So today is Blog Action Day – and whilst I haven't really had time to be able to work on a post, I felt I should contribute something. The point of it all is to raise awareness and hype around the issue of poverty – to get talking about it, to get thinking about stuff that we can do, to get fighting poverty together.

What I'm going to say next is fairly obvious, but needs saying, and needs taking seriously: As followers of Jesus, we have a God for whom poverty and oppression are the top priority. And so it should also be our top priority.

Here's a prophetic word to the Church today.

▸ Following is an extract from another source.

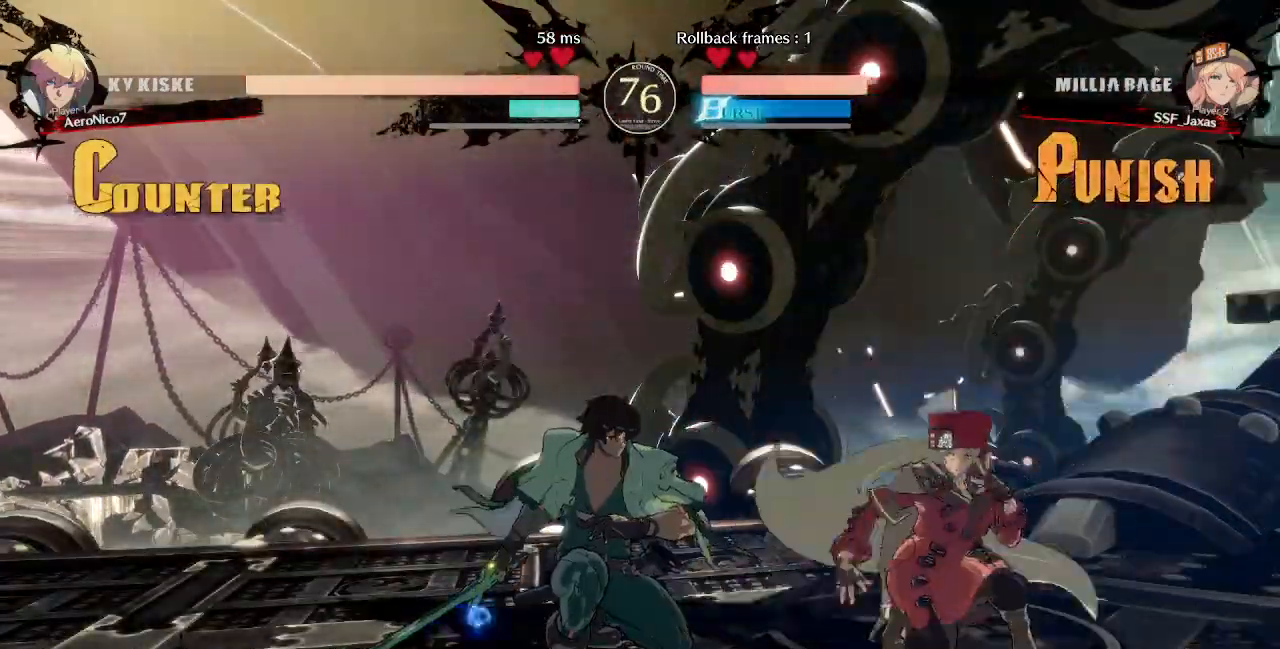
{"dt_ms": 520, "buttons": ["DPAD_DOWN", "DPAD_RIGHT"], "events": [[120, "SQUARE", "down"], [200, "SQUARE", "up"], [280, "R2", "down"], [520, "R2", "up"]]}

I hate all your show and pretense—
      the hypocrisy of your religious festivals and solemn assemblies.
 I will not accept your burnt offerings and grain offerings.
      I won’t even notice all your choice peace offerings.
 Away with your noisy hymns of praise!
      I will not listen to the music of your harps.
 Instead, I want to see a mighty flood of justice,
      an endless river of righteous living.
- Amos 5:21-24


Spoken to a people of God who were obsessed with their worship, obsessed with spiritual purity – and God says "Forget that – forget your worship services, forget your cleanness, but let cleansing justice flow like a river".

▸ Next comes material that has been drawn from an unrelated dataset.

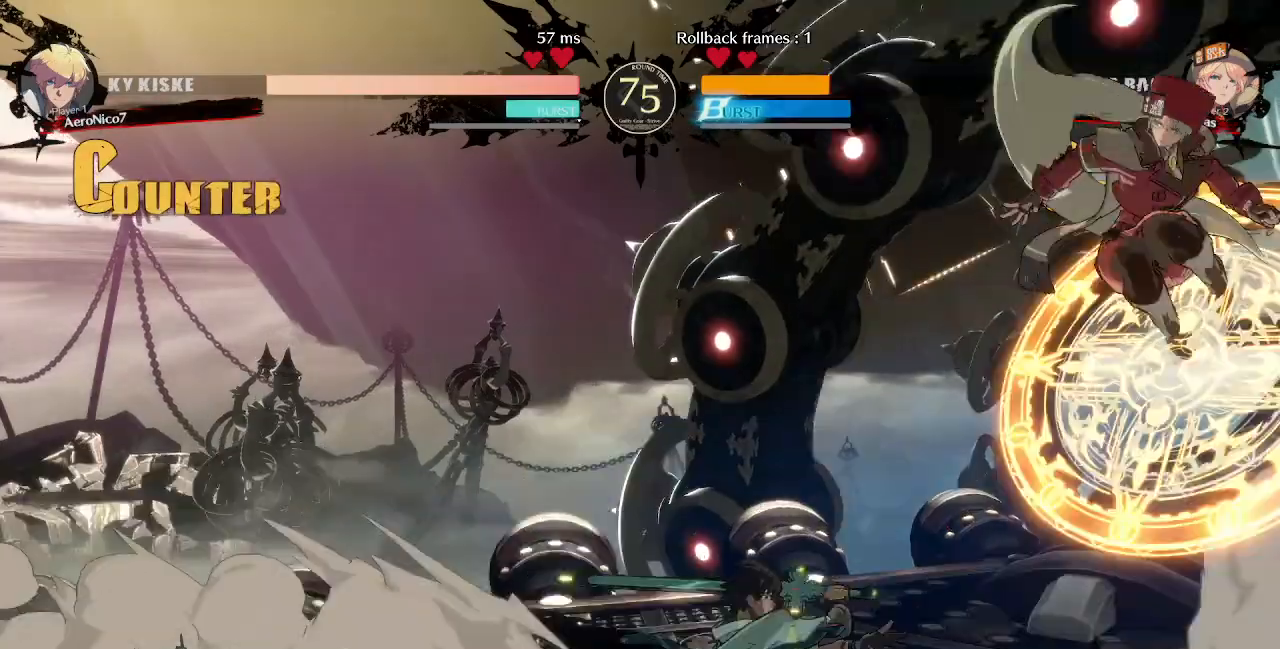
{"dt_ms": 520, "buttons": ["DPAD_DOWN"], "events": [[320, "DPAD_RIGHT", "up"], [320, "R1", "down"], [440, "R1", "up"], [480, "DPAD_DOWN", "down"]]}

Spoken to a people of God who had cried out in the midst of their poverty and oppression in Egypt – and who were liberated by the God who saved. But their main building to worship this God of the Poor was built on the backs of slaves. Sounding at all familiar?

We need to make the poor, the marginalised, those in need our top priority. How can we truly worship a God who saves if we aren't engaged in liberation ourselves? Can we really call ourselves Christ-ians if we aren't engaged in the world-healing, peacemaking, poverty-busting that he gave his whole life to?

Wake up. Get out of the building and onto the streets. And let justice flow like a river.